**ACTIVITY:**
From the entries below, say how many lines carry the word "Unit", and give nothing but the number.

**RECORD EXCERPTS:**
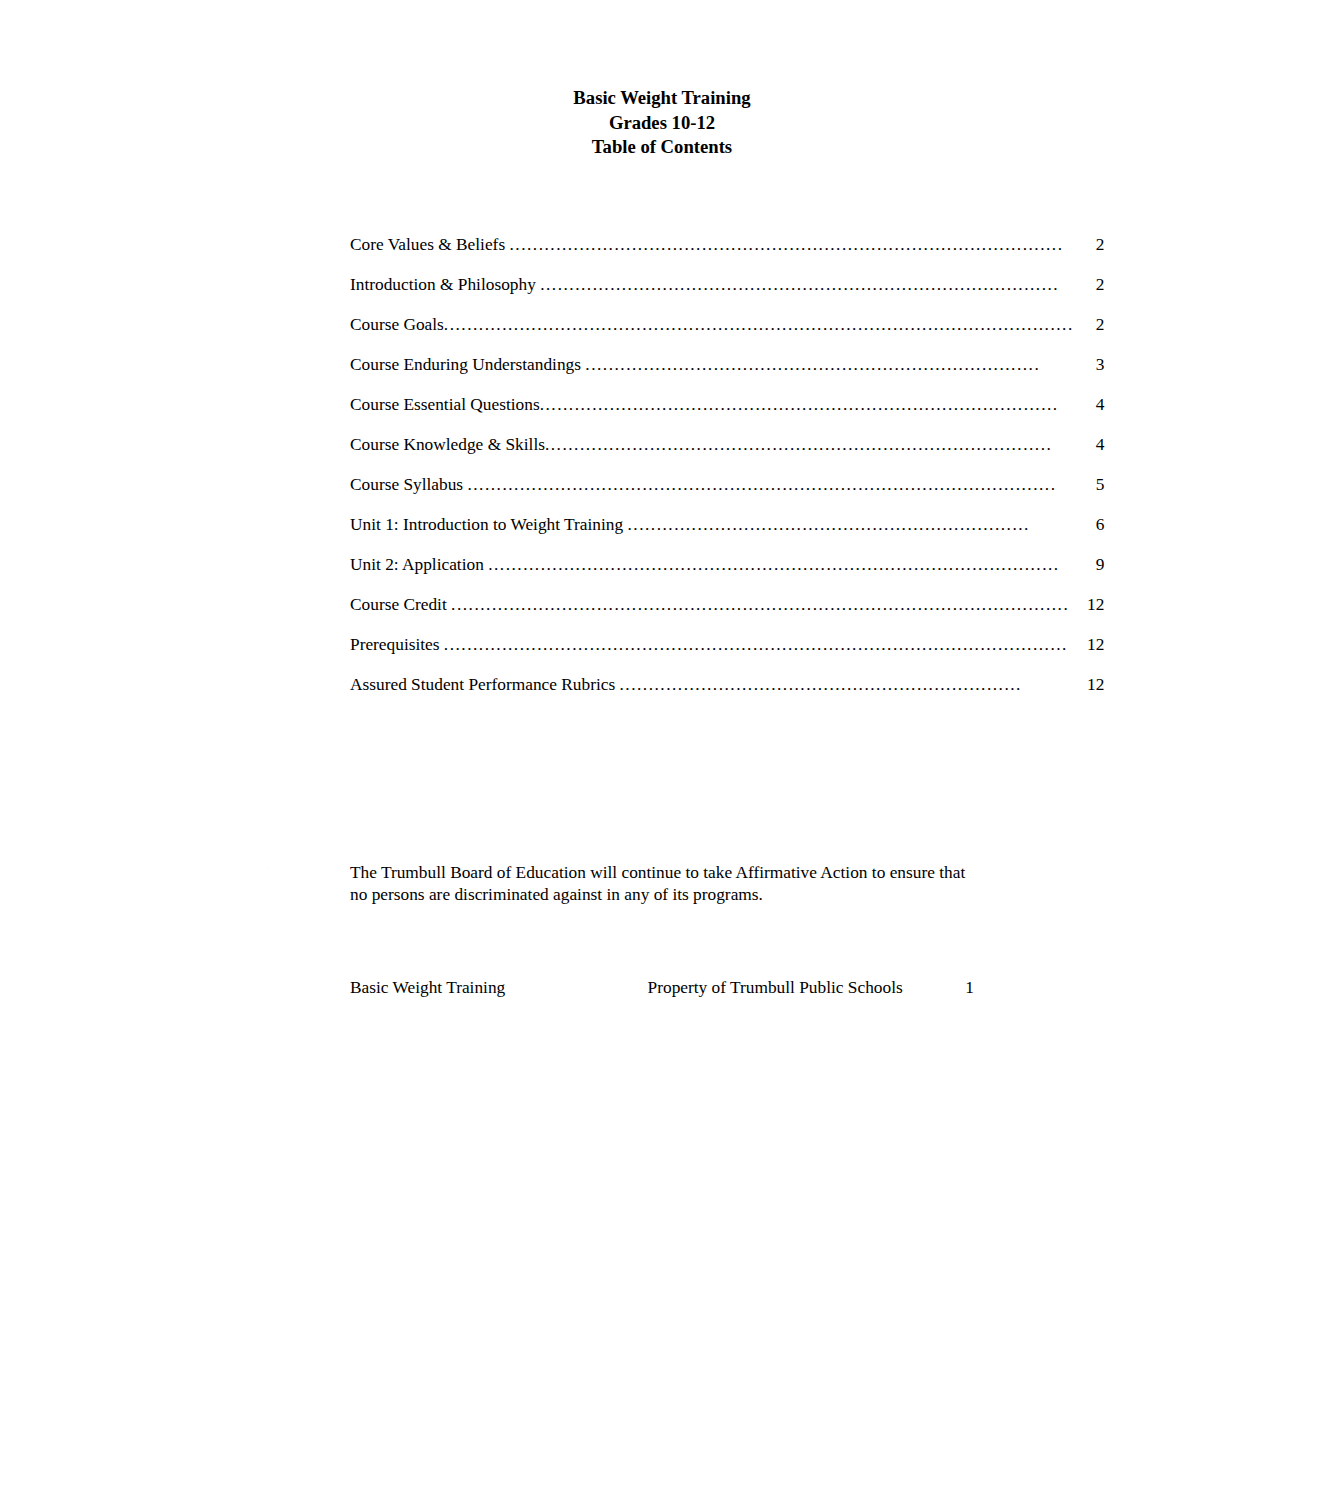Basic Weight Training Grades 10-12 Table of Contents
| Core Values & Beliefs ............................................................................................... | 2 |
| Introduction & Philosophy ......................................................................................... | 2 |
| Course Goals ............................................................................................................ | 2 |
| Course Enduring Understandings .............................................................................. | 3 |
| Course Essential Questions ......................................................................................... | 4 |
| Course Knowledge & Skills ....................................................................................... | 4 |
| Course Syllabus ..................................................................................................... | 5 |
| Unit 1: Introduction to Weight Training ..................................................................... | 6 |
| Unit 2: Application .................................................................................................. | 9 |
| Course Credit .......................................................................................................... | 12 |
| Prerequisites ........................................................................................................... | 12 |
| Assured Student Performance Rubrics ..................................................................... | 12 |
The Trumbull Board of Education will continue to take Affirmative Action to ensure that no persons are discriminated against in any of its programs.
Basic Weight Training
Property of Trumbull Public Schools
1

**RESULT:**
2